Mr. Rice could only account for his having come into possession of the Spaulding Manuscript in that it was among the old papers and other property which he had purchased with the Painesville printing office. The manuscript had evidently lain in this office since D. P. Hurlburt deposited it there in the year 1834. President Fairchild, evidently desirous that the truth should be widely known in regard to his conclusions concerning the two productions, published in the New York Observer, of February 5th, 1885, a facsimile of his statement above given. This statement in the New York Observer attracted the attention of President George Reynolds, soon after its publication, and he clipped it from the paper and mailed it in a letter to President Joseph F. Smith, at Honolulu, who was at that time on his third mission to the Sandwich Islands. President Joseph F. called upon Mr. Rice, and after much persuasion, won the consent of that gentleman to a loan of the copy which Mr. Rice had made of the Manuscript Story, with the promise from President Smith that he would publish the same in book form, and would return the copy to Mr. Rice after the publication, and with it, twenty-five copies of the book. The contract was sacredly kept by President Smith; for he immediately forwarded the manuscript to the Deseret News Publishing Co., and they at his request, published a small edition of it. This pamphlet, the exact wording of the Spaulding Manuscript Story, is now on sale at the Deseret News office at Salt Lake City.

The testimony of Mr. Fairchild and his confreres, coming as it does from men who are not believers in anything pertaining to Mormonism, is the kind of evidence the world is bound to accept. Their testimony on this matter, they being unbelievers in the sacredness of the Book of Mormon, cannot be controverted; and stands as a complete refutation of the slanderous reports of Hurlburt, Howe and others, that the Solomon Spaulding Manuscript was the source from whence came the Book of Mormon. In addition to this we have the testimony of tens of thousands of believers in the Gospel of Jesus Christ, devout followers of the Prophet Joseph, all uniting in testimony of the truth of the Book of Mormon.
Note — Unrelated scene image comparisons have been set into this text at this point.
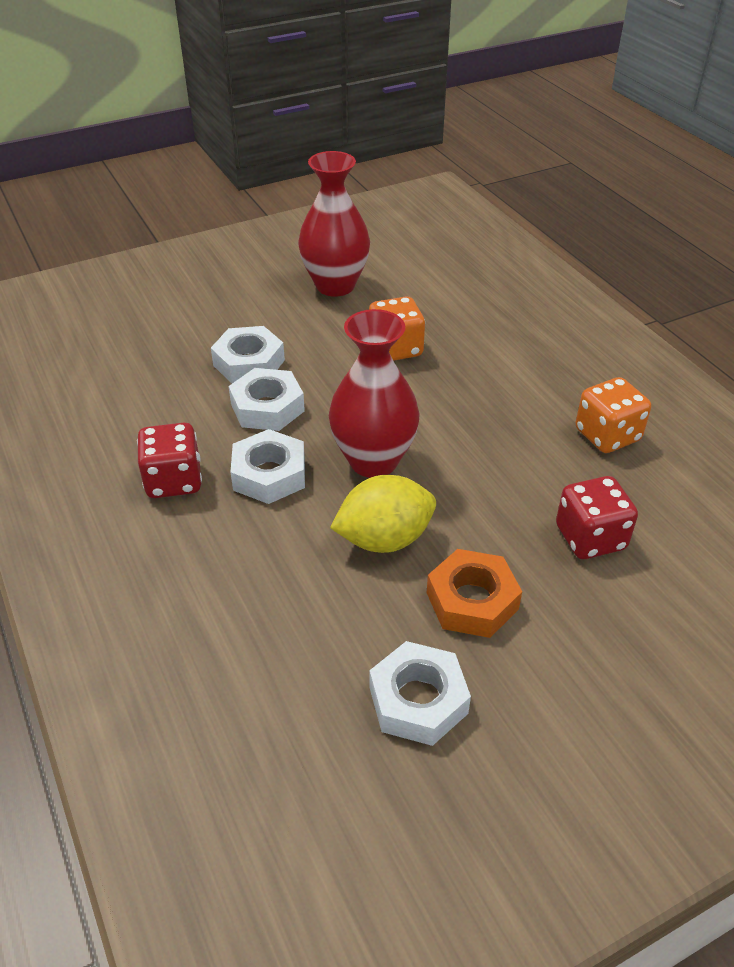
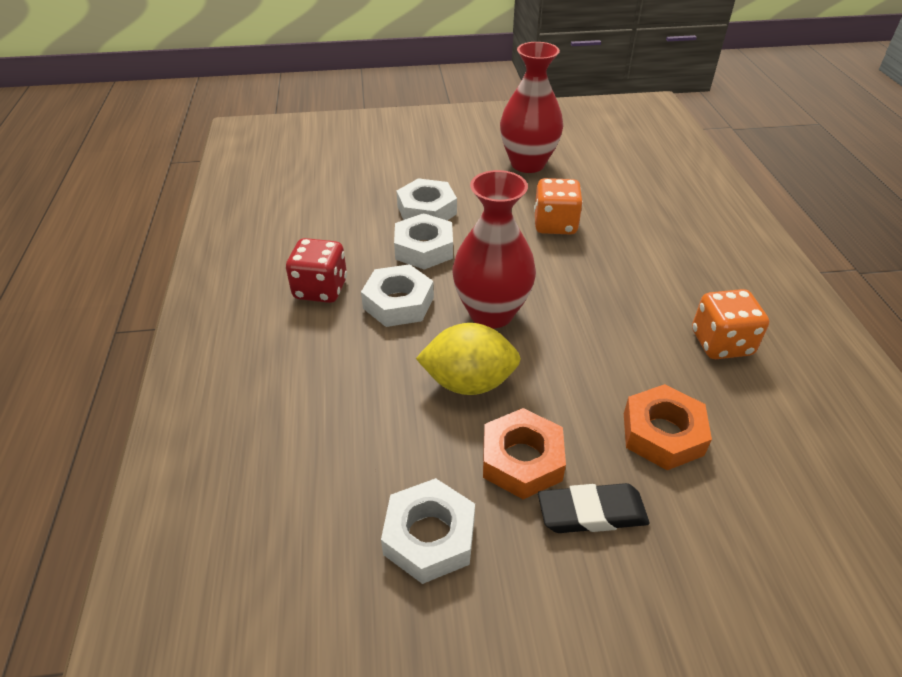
camera: 20 degrees right, 0 degrees up
(558, 630) = (591, 512): none -> black eraser
(590, 538) = (662, 434): red dice -> orange nut

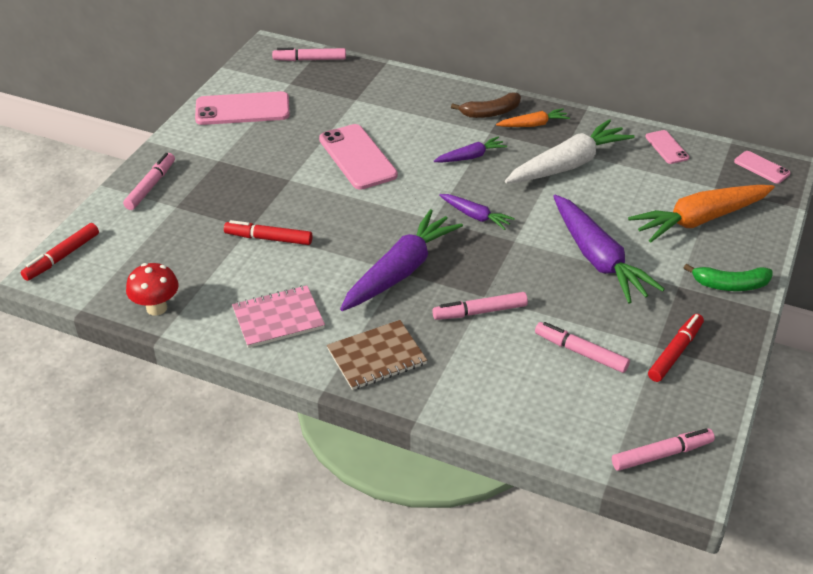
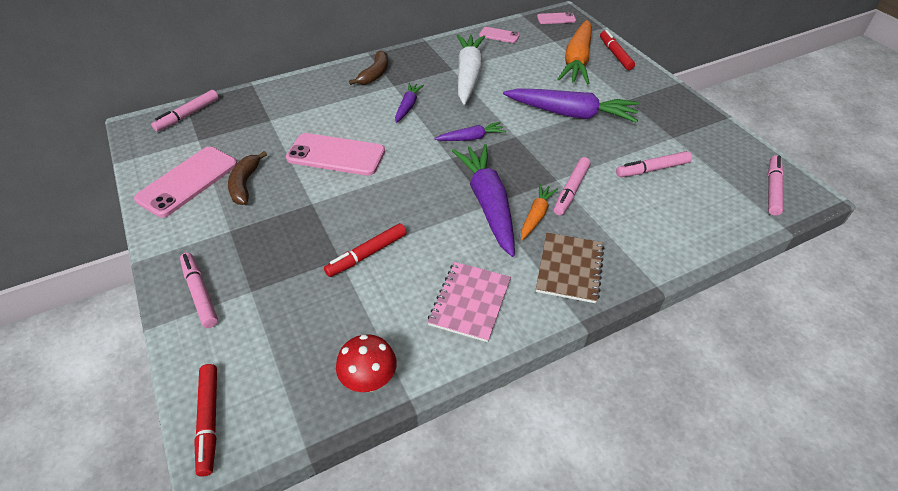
camera: 50 degrees left, 5 degrees up
(271, 136) = (245, 184): none -> brown banana
(533, 125) = (411, 66): orange carrot -> orange carrot (536, 215)
(675, 352) = (685, 133): red marker -> red marker (615, 54)
(730, 285) = (644, 82): green banana -> none

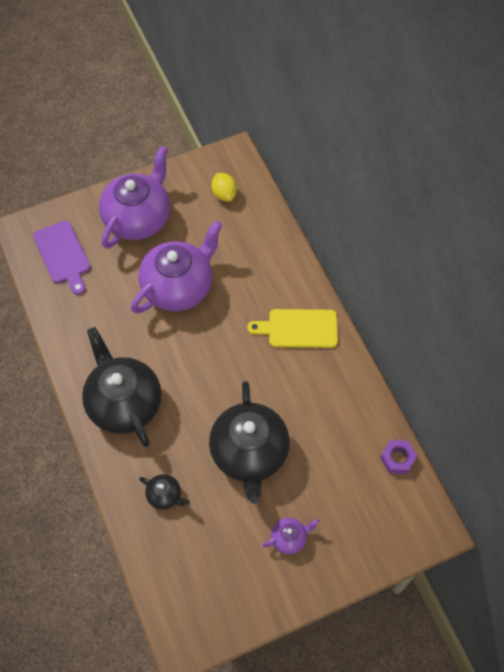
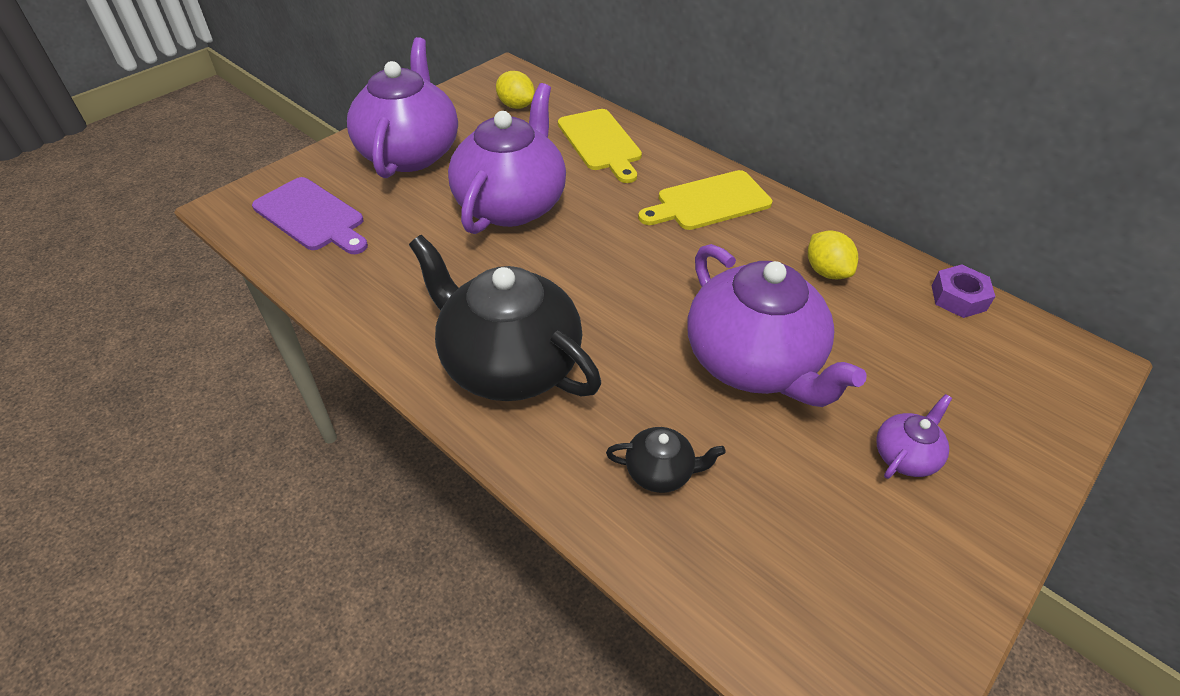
camera: 25 degrees left, 15 degrees down
(249, 453) = (753, 362): black teapot -> purple teapot
(261, 250) = (601, 143): none -> yellow cutting board
(333, 409) = (826, 271): none -> yellow lemon

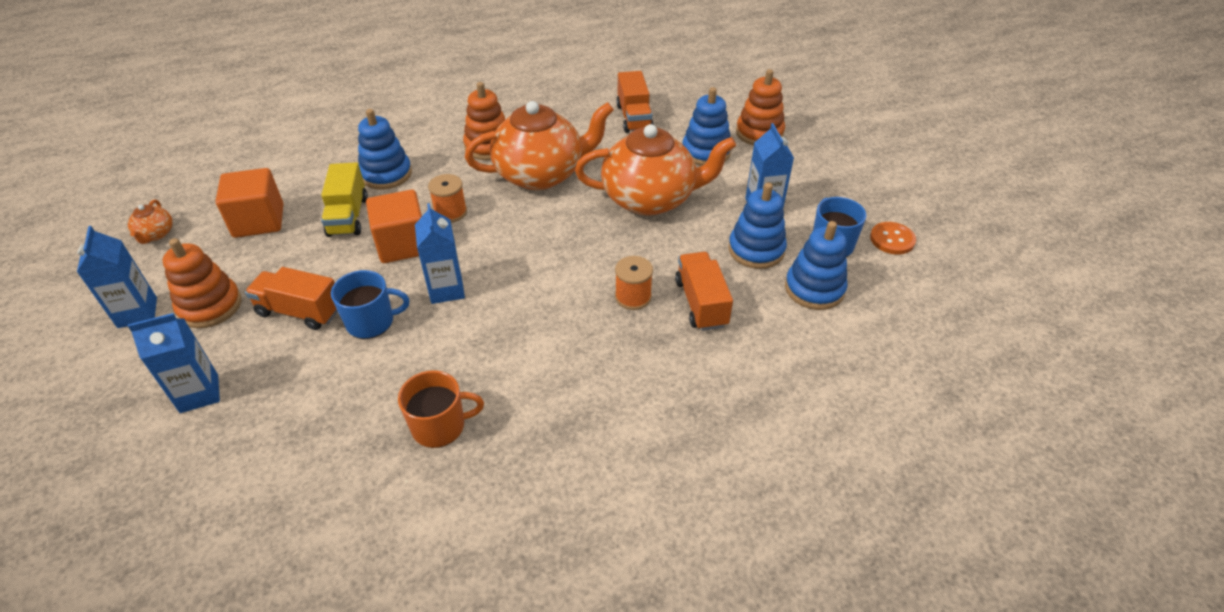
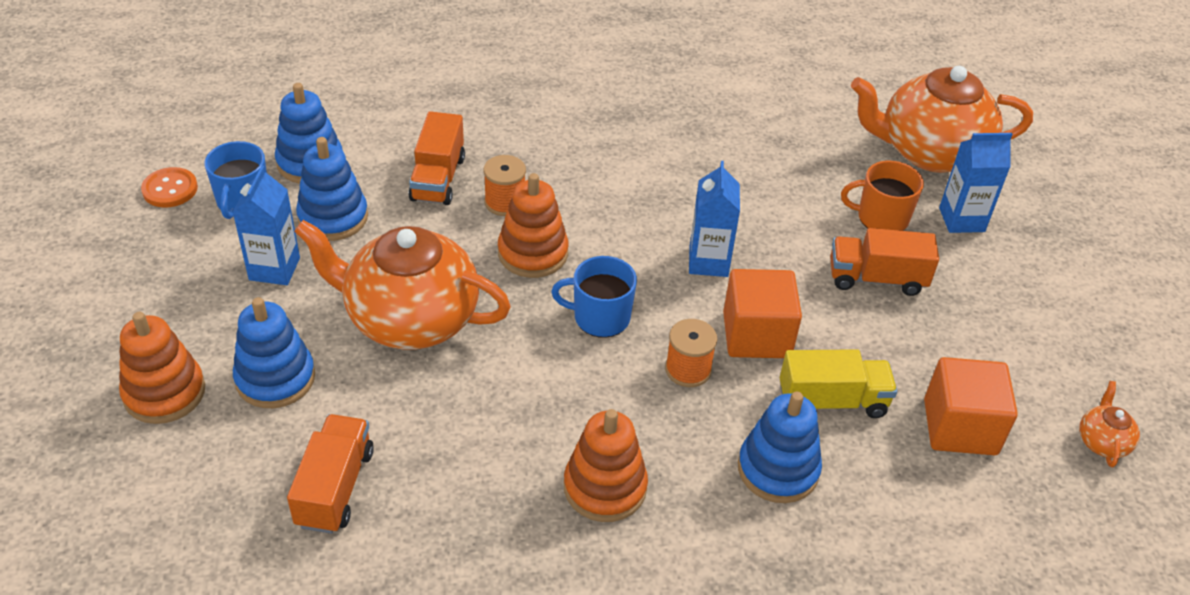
camera: 165 degrees left, 0 degrees up
(137, 312) = (1068, 324): blue carton -> none
(210, 306) = (984, 311): orange stacking toy -> orange stacking toy (533, 253)
(300, 311) = (876, 278): orange truck -> orange truck turned 150 degrees clockwise
(348, 216) = (832, 401): yellow truck -> yellow truck turned 75 degrees clockwise
(371, 322) = (794, 247): blue mug -> blue mug (600, 317)
(440, 426) = (731, 141): orange mug -> orange mug (881, 218)
(540, 174) = (542, 403): orange teapot -> orange teapot (930, 152)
And now I will close this writing by adding my humble testimony to the divinity of that book; and I testify to all the world that I know of its truth, and proclaim to all the divine mission of the Prophet Joseph Smith.


  1. The manuscript was not destroyed at that time, however, nor at any time subsequent, but was providentially preserved until fifty years later, when it was brought forth through the efforts of President Joseph F. Smith, after its long seclusion, and published by the Deseret News Company, in 1886. It is a pamphlet of 113 pages.